▸ **Exercise prompt**: Start your answer with the line containing "마그넷 주소 갱신됩니다.</p>" and end it with the last line of the records below, retyping every line between exactly and adding nothing.

▸ **Source records**:
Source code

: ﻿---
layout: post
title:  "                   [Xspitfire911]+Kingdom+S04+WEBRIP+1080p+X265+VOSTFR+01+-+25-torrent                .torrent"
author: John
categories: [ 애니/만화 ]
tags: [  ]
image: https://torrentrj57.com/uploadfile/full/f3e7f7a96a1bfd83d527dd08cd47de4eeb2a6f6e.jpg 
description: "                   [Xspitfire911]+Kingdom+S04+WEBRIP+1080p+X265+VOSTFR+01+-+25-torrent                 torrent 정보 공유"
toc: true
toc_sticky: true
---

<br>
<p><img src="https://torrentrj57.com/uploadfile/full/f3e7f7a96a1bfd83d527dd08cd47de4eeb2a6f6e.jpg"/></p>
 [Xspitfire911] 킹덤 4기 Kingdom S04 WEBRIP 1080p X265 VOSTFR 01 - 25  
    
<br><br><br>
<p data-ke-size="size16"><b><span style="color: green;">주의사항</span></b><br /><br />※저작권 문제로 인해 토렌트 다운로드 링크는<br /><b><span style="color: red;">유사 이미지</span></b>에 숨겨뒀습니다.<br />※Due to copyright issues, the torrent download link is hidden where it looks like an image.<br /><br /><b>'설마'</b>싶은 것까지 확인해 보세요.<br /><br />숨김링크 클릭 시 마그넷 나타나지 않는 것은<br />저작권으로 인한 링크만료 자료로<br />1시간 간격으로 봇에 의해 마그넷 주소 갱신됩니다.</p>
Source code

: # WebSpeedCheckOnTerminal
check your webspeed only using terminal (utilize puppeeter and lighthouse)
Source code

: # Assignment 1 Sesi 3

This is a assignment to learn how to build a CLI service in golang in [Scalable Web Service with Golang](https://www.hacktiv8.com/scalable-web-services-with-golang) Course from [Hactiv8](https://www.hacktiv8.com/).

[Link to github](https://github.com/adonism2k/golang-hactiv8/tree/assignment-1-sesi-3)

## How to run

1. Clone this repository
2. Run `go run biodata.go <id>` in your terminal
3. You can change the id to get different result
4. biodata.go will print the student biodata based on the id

▸ **Written solution**:
<p data-ke-size="size16"><b><span style="color: green;">주의사항</span></b><br /><br />※저작권 문제로 인해 토렌트 다운로드 링크는<br /><b><span style="color: red;">유사 이미지</span></b>에 숨겨뒀습니다.<br />※Due to copyright issues, the torrent download link is hidden where it looks like an image.<br /><br /><b>'설마'</b>싶은 것까지 확인해 보세요.<br /><br />숨김링크 클릭 시 마그넷 나타나지 않는 것은<br />저작권으로 인한 링크만료 자료로<br />1시간 간격으로 봇에 의해 마그넷 주소 갱신됩니다.</p>
Source code

: # WebSpeedCheckOnTerminal
check your webspeed only using terminal (utilize puppeeter and lighthouse)
Source code

: # Assignment 1 Sesi 3

This is a assignment to learn how to build a CLI service in golang in [Scalable Web Service with Golang](https://www.hacktiv8.com/scalable-web-services-with-golang) Course from [Hactiv8](https://www.hacktiv8.com/).

[Link to github](https://github.com/adonism2k/golang-hactiv8/tree/assignment-1-sesi-3)

## How to run

1. Clone this repository
2. Run `go run biodata.go <id>` in your terminal
3. You can change the id to get different result
4. biodata.go will print the student biodata based on the id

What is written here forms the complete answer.